Sometimes this attitude shows up in small ways that make a big difference. All staff are known as ‘colleagues’ rather than ‘employees’, which reflects the company’s flat structure and helps to create a sense of collaboration in the workplace. When a colleague is rewarded for exceptional performance they are given a day off – that is, time to spend with their families and friends – rather than a cash bonus, neatly demonstrating the company’s priorities. They are also encouraged to volunteer for the local community in company time. “Our colleagues and their families are partners in our business,” as their values statement has it. And they pay well too, as an accredited Living Wage Employer, another reason they have no problems recruiting staff and absenteeism is minimal.

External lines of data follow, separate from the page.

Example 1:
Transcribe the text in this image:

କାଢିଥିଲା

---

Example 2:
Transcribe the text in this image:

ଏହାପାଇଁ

“People knock on our door with their CV,” says Mags. “Of course, they don’t always have the skills we need, but working with Coleg Cambria we are able to offer apprenticeships that lead to a qualification in Food Manufacturing Excellence. In fact, all our staff take it, right up to management level, because it’s important we have a shared understanding of what the factory is about. And we’re glad to be supporting the development of food skills in Wales generally.”

Calbee could have some encouraging lessons for the food industry in Wales. As it takes a stand for shared values centring on human dignity while also achieving healthy growth and profitability, it shows how business can be a force for good. “Together we laugh, learn and love what we do,” they say on their website. Who wouldn’t want to be part of a workplace like that?